#### What you are asked to do
Can you reproduce the listing from its first line through the line containing "気軽にご参加ください。", replacing "Spoedgevallen" with "Noodgevallen" and leaving everything else unchanged?

#### Material for this task

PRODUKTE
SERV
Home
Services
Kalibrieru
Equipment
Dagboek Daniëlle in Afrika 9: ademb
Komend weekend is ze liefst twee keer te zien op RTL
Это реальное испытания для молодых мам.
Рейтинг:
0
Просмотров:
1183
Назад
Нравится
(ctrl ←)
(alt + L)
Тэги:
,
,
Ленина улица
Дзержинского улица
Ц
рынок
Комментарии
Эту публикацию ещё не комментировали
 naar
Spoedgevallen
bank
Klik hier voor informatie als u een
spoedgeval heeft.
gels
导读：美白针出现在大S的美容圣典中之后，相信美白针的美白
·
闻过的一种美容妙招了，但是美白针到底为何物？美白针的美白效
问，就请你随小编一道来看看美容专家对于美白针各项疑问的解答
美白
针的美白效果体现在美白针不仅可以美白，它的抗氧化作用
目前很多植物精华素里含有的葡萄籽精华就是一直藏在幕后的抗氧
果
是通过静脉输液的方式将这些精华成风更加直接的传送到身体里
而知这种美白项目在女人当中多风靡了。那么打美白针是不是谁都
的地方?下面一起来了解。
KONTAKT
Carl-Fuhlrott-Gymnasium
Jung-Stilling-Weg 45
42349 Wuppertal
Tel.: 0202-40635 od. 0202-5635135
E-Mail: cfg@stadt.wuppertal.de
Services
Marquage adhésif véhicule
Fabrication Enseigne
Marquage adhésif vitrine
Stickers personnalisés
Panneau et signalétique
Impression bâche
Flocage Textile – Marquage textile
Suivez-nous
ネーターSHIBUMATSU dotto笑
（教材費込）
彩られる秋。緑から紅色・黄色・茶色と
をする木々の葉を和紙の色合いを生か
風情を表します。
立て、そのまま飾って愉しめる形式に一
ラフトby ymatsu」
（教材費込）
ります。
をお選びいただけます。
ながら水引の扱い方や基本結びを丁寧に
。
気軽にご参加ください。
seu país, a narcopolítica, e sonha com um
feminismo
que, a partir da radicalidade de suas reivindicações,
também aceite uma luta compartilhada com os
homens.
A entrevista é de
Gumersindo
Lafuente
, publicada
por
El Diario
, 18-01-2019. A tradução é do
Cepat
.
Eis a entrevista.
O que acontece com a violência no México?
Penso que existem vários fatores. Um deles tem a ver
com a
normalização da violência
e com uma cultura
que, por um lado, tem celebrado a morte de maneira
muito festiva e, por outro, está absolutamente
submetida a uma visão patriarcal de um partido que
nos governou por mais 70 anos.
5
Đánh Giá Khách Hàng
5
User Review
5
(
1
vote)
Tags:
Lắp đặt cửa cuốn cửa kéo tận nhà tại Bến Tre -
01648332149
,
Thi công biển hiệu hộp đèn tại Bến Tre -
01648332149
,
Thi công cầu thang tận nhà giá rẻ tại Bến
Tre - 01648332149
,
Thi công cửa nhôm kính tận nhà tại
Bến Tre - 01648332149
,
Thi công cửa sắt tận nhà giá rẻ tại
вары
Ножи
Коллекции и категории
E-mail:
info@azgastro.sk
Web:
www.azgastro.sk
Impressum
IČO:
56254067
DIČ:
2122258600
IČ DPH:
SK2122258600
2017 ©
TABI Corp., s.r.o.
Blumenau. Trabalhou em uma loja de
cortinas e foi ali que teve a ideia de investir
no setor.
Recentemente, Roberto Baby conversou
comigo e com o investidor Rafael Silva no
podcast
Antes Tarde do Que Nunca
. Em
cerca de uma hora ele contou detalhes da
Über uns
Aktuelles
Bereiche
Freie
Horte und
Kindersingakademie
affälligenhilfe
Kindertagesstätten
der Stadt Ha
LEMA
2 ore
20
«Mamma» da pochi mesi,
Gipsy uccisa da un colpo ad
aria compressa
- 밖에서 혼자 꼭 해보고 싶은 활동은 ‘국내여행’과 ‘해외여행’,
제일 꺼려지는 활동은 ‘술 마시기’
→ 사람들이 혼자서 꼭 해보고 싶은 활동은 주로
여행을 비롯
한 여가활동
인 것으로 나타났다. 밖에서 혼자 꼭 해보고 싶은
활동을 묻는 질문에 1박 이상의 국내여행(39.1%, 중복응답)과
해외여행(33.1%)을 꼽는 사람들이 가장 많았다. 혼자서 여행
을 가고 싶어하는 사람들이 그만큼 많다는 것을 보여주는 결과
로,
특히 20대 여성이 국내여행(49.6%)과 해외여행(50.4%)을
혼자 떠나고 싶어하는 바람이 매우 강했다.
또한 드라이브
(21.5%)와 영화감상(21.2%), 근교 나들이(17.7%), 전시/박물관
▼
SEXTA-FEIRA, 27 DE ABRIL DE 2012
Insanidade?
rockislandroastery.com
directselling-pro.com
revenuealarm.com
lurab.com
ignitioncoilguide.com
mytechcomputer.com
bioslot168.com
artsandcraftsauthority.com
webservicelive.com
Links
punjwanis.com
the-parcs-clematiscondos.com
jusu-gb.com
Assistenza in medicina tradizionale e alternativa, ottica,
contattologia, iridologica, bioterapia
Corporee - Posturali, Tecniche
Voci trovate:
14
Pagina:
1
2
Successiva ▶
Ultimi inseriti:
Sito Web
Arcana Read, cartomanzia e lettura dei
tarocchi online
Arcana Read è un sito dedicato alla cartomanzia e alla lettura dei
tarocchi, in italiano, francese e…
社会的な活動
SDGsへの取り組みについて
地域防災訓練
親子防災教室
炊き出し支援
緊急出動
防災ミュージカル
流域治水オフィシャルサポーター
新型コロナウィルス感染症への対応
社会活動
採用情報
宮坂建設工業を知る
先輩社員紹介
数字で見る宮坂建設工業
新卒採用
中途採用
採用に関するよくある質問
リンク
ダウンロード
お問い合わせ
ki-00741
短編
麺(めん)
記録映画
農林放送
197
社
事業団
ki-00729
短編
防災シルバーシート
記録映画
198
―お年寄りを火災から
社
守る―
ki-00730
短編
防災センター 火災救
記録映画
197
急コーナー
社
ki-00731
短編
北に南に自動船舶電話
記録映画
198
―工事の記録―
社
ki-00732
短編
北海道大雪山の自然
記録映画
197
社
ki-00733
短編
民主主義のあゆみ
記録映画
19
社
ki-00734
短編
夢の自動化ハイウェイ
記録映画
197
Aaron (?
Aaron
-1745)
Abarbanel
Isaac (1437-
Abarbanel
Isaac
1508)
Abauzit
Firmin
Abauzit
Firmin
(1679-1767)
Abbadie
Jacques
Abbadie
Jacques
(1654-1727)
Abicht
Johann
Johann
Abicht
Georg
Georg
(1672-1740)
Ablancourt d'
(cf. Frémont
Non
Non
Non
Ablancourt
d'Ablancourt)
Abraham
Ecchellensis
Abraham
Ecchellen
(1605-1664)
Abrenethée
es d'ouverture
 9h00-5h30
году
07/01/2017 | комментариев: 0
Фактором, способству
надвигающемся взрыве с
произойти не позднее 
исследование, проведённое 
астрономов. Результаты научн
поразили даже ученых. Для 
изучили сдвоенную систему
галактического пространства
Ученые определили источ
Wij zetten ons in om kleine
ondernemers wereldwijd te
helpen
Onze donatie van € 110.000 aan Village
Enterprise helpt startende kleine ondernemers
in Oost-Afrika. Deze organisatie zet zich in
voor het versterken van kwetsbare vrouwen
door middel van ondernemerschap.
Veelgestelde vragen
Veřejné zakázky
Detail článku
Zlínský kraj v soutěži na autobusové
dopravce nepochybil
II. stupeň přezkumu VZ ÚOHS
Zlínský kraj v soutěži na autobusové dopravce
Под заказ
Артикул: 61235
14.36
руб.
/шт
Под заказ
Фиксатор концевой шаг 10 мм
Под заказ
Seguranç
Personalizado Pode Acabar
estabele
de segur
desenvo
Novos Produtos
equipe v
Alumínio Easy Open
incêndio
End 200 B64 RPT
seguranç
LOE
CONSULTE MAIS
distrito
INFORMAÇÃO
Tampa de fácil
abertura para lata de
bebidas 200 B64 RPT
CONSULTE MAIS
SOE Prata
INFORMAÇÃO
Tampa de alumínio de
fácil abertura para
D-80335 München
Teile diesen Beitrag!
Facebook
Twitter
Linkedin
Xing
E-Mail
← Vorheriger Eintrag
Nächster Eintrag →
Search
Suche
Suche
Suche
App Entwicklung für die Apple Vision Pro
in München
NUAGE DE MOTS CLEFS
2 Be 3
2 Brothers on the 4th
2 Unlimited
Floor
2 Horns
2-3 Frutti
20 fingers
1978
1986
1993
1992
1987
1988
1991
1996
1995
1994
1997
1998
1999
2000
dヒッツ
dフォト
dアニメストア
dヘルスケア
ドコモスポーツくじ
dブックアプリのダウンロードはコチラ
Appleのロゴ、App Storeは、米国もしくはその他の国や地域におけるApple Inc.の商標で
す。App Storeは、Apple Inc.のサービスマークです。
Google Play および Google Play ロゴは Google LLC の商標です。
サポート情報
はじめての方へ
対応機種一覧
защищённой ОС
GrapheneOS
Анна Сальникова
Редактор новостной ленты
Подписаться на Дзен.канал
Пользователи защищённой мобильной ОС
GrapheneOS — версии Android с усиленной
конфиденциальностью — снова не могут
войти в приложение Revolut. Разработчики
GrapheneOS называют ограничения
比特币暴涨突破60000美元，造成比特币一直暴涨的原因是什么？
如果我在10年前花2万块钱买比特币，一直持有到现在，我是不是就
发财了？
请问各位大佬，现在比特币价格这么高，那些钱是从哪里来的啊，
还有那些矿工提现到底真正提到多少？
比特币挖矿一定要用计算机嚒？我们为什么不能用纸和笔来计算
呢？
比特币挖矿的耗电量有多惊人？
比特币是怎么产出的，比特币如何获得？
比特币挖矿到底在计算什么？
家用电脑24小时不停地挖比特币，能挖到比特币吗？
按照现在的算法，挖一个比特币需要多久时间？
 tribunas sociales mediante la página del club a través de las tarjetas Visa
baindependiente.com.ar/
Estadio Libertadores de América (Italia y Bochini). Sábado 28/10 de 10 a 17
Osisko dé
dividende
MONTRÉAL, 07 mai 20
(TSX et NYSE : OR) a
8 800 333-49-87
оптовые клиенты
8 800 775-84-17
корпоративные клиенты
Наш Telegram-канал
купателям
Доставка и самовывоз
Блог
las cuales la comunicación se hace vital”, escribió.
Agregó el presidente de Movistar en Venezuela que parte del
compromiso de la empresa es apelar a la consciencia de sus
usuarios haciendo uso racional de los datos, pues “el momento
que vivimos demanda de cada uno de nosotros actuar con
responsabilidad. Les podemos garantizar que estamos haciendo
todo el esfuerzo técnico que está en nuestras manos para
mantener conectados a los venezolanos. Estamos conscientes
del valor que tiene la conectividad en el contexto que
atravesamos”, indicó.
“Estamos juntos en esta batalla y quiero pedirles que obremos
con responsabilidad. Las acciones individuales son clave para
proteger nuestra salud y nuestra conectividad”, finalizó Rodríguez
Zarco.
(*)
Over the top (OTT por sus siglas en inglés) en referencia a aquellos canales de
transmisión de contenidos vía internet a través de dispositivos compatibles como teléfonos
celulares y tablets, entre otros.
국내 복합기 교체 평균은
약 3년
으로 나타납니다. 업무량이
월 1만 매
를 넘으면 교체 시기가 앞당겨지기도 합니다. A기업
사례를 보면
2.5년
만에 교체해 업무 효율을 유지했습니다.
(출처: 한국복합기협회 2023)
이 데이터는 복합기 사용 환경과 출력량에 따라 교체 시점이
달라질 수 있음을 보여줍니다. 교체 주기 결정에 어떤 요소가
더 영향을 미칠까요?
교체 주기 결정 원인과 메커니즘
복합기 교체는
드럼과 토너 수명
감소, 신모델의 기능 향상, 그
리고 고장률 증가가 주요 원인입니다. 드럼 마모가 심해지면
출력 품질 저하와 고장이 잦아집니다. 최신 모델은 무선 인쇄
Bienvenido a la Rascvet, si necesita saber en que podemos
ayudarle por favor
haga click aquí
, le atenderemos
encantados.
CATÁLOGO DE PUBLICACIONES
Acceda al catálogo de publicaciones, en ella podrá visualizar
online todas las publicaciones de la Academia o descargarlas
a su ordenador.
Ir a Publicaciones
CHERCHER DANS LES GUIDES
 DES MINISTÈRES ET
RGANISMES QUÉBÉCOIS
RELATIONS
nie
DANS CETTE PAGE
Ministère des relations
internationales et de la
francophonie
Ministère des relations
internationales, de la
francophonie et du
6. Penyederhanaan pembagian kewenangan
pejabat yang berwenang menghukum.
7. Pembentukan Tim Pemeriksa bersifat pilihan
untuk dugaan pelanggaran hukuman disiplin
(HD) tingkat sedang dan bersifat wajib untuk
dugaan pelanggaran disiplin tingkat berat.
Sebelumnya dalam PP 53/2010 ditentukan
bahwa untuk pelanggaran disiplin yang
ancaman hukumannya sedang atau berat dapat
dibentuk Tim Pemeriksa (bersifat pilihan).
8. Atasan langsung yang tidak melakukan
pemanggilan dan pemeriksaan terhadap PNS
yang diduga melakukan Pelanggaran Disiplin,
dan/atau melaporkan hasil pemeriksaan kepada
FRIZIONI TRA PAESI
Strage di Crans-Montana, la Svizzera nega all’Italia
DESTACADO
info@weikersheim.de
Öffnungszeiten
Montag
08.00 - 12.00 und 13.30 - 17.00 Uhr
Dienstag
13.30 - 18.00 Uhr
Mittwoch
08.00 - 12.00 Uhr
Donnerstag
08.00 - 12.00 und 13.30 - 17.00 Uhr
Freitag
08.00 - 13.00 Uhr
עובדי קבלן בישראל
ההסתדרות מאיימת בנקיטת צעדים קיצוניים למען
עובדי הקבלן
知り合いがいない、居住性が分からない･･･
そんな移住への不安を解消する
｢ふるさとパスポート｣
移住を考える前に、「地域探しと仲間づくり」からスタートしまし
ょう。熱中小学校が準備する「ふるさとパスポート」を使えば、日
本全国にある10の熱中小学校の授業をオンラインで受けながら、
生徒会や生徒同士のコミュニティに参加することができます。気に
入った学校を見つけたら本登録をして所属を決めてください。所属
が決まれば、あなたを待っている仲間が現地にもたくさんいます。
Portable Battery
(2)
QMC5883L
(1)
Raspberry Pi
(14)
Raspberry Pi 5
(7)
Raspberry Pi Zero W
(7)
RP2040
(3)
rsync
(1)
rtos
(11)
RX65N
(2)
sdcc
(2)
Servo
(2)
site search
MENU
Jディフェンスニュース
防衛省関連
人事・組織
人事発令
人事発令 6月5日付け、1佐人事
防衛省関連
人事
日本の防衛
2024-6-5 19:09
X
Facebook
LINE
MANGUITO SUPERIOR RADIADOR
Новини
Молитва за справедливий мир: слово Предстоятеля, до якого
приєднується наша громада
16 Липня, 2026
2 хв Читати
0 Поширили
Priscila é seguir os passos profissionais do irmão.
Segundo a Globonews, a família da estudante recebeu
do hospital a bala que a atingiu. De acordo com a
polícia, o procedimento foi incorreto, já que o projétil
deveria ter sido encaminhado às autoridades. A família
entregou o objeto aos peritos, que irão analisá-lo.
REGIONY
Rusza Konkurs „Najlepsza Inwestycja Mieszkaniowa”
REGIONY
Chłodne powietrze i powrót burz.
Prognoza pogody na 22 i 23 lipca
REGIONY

#### Expected output
PRODUKTE
SERV
Home
Services
Kalibrieru
Equipment
Dagboek Daniëlle in Afrika 9: ademb
Komend weekend is ze liefst twee keer te zien op RTL
Это реальное испытания для молодых мам.
Рейтинг:
0
Просмотров:
1183
Назад
Нравится
(ctrl ←)
(alt + L)
Тэги:
,
,
Ленина улица
Дзержинского улица
Ц
рынок
Комментарии
Эту публикацию ещё не комментировали
 naar
Noodgevallen
bank
Klik hier voor informatie als u een
spoedgeval heeft.
gels
导读：美白针出现在大S的美容圣典中之后，相信美白针的美白
·
闻过的一种美容妙招了，但是美白针到底为何物？美白针的美白效
问，就请你随小编一道来看看美容专家对于美白针各项疑问的解答
美白
针的美白效果体现在美白针不仅可以美白，它的抗氧化作用
目前很多植物精华素里含有的葡萄籽精华就是一直藏在幕后的抗氧
果
是通过静脉输液的方式将这些精华成风更加直接的传送到身体里
而知这种美白项目在女人当中多风靡了。那么打美白针是不是谁都
的地方?下面一起来了解。
KONTAKT
Carl-Fuhlrott-Gymnasium
Jung-Stilling-Weg 45
42349 Wuppertal
Tel.: 0202-40635 od. 0202-5635135
E-Mail: cfg@stadt.wuppertal.de
Services
Marquage adhésif véhicule
Fabrication Enseigne
Marquage adhésif vitrine
Stickers personnalisés
Panneau et signalétique
Impression bâche
Flocage Textile – Marquage textile
Suivez-nous
ネーターSHIBUMATSU dotto笑
（教材費込）
彩られる秋。緑から紅色・黄色・茶色と
をする木々の葉を和紙の色合いを生か
風情を表します。
立て、そのまま飾って愉しめる形式に一
ラフトby ymatsu」
（教材費込）
ります。
をお選びいただけます。
ながら水引の扱い方や基本結びを丁寧に
。
気軽にご参加ください。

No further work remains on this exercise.